__Assignment__.
Copy out every line of the entries below without changing a character, keeping their order and line breaks.

● ● ●

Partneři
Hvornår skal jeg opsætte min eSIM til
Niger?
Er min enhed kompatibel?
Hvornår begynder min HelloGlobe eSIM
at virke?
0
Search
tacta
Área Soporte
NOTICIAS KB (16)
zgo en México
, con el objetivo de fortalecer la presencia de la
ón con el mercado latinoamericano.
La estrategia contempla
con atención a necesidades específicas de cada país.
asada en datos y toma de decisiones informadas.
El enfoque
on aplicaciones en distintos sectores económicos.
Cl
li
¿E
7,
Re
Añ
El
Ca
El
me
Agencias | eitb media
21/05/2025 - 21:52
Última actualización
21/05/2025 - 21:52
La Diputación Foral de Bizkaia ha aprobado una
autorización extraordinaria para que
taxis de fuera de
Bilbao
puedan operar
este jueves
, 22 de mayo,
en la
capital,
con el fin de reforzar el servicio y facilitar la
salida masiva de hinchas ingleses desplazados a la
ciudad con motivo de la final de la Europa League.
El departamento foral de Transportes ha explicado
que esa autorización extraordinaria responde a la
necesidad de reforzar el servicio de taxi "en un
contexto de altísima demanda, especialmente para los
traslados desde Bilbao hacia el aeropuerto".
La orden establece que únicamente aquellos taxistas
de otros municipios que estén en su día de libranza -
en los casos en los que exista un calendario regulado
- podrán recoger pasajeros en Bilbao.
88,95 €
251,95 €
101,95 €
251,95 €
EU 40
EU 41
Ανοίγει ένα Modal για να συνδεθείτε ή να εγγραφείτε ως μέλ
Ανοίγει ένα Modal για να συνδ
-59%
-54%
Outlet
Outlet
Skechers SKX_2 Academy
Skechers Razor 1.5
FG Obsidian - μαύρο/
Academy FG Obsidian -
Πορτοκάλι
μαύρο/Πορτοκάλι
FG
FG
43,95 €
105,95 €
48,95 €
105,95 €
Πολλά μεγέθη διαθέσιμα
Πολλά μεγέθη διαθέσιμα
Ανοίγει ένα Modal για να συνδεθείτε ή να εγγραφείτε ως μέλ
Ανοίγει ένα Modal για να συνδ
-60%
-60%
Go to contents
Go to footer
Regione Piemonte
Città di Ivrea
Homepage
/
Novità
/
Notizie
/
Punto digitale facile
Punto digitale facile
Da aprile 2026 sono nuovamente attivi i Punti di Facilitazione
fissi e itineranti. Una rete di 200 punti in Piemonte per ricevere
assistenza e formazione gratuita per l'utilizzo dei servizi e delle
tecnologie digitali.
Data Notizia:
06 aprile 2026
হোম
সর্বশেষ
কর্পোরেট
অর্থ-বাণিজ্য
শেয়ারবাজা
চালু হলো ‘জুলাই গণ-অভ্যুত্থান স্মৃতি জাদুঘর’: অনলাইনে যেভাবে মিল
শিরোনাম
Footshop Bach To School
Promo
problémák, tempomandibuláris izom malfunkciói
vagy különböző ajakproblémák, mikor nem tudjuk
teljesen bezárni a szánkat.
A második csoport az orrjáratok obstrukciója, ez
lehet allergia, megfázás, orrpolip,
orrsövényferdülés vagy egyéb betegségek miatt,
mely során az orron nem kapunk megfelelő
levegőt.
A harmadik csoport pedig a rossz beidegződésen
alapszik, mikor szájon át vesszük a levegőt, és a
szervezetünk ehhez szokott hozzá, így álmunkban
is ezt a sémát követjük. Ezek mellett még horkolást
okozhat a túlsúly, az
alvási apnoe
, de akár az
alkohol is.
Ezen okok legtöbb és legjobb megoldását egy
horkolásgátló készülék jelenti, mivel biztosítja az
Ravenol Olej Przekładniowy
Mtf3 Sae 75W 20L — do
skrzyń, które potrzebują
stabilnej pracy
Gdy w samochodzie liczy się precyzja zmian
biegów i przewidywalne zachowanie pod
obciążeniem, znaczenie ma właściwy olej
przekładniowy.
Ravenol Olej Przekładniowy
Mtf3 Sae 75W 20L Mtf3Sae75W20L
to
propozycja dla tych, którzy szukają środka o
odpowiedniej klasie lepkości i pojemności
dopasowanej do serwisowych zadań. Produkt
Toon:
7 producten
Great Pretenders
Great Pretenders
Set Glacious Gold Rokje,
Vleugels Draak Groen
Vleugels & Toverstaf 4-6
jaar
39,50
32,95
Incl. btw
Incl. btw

● ● ●

__Written answer__.
Partneři
Hvornår skal jeg opsætte min eSIM til
Niger?
Er min enhed kompatibel?
Hvornår begynder min HelloGlobe eSIM
at virke?
0
Search
tacta
Área Soporte
NOTICIAS KB (16)
zgo en México
, con el objetivo de fortalecer la presencia de la
ón con el mercado latinoamericano.
La estrategia contempla
con atención a necesidades específicas de cada país.
asada en datos y toma de decisiones informadas.
El enfoque
on aplicaciones en distintos sectores económicos.
Cl
li
¿E
7,
Re
Añ
El
Ca
El
me
Agencias | eitb media
21/05/2025 - 21:52
Última actualización
21/05/2025 - 21:52
La Diputación Foral de Bizkaia ha aprobado una
autorización extraordinaria para que
taxis de fuera de
Bilbao
puedan operar
este jueves
, 22 de mayo,
en la
capital,
con el fin de reforzar el servicio y facilitar la
salida masiva de hinchas ingleses desplazados a la
ciudad con motivo de la final de la Europa League.
El departamento foral de Transportes ha explicado
que esa autorización extraordinaria responde a la
necesidad de reforzar el servicio de taxi "en un
contexto de altísima demanda, especialmente para los
traslados desde Bilbao hacia el aeropuerto".
La orden establece que únicamente aquellos taxistas
de otros municipios que estén en su día de libranza -
en los casos en los que exista un calendario regulado
- podrán recoger pasajeros en Bilbao.
88,95 €
251,95 €
101,95 €
251,95 €
EU 40
EU 41
Ανοίγει ένα Modal για να συνδεθείτε ή να εγγραφείτε ως μέλ
Ανοίγει ένα Modal για να συνδ
-59%
-54%
Outlet
Outlet
Skechers SKX_2 Academy
Skechers Razor 1.5
FG Obsidian - μαύρο/
Academy FG Obsidian -
Πορτοκάλι
μαύρο/Πορτοκάλι
FG
FG
43,95 €
105,95 €
48,95 €
105,95 €
Πολλά μεγέθη διαθέσιμα
Πολλά μεγέθη διαθέσιμα
Ανοίγει ένα Modal για να συνδεθείτε ή να εγγραφείτε ως μέλ
Ανοίγει ένα Modal για να συνδ
-60%
-60%
Go to contents
Go to footer
Regione Piemonte
Città di Ivrea
Homepage
/
Novità
/
Notizie
/
Punto digitale facile
Punto digitale facile
Da aprile 2026 sono nuovamente attivi i Punti di Facilitazione
fissi e itineranti. Una rete di 200 punti in Piemonte per ricevere
assistenza e formazione gratuita per l'utilizzo dei servizi e delle
tecnologie digitali.
Data Notizia:
06 aprile 2026
হোম
সর্বশেষ
কর্পোরেট
অর্থ-বাণিজ্য
শেয়ারবাজা
চালু হলো ‘জুলাই গণ-অভ্যুত্থান স্মৃতি জাদুঘর’: অনলাইনে যেভাবে মিল
শিরোনাম
Footshop Bach To School
Promo
problémák, tempomandibuláris izom malfunkciói
vagy különböző ajakproblémák, mikor nem tudjuk
teljesen bezárni a szánkat.
A második csoport az orrjáratok obstrukciója, ez
lehet allergia, megfázás, orrpolip,
orrsövényferdülés vagy egyéb betegségek miatt,
mely során az orron nem kapunk megfelelő
levegőt.
A harmadik csoport pedig a rossz beidegződésen
alapszik, mikor szájon át vesszük a levegőt, és a
szervezetünk ehhez szokott hozzá, így álmunkban
is ezt a sémát követjük. Ezek mellett még horkolást
okozhat a túlsúly, az
alvási apnoe
, de akár az
alkohol is.
Ezen okok legtöbb és legjobb megoldását egy
horkolásgátló készülék jelenti, mivel biztosítja az
Ravenol Olej Przekładniowy
Mtf3 Sae 75W 20L — do
skrzyń, które potrzebują
stabilnej pracy
Gdy w samochodzie liczy się precyzja zmian
biegów i przewidywalne zachowanie pod
obciążeniem, znaczenie ma właściwy olej
przekładniowy.
Ravenol Olej Przekładniowy
Mtf3 Sae 75W 20L Mtf3Sae75W20L
to
propozycja dla tych, którzy szukają środka o
odpowiedniej klasie lepkości i pojemności
dopasowanej do serwisowych zadań. Produkt
Toon:
7 producten
Great Pretenders
Great Pretenders
Set Glacious Gold Rokje,
Vleugels Draak Groen
Vleugels & Toverstaf 4-6
jaar
39,50
32,95
Incl. btw
Incl. btw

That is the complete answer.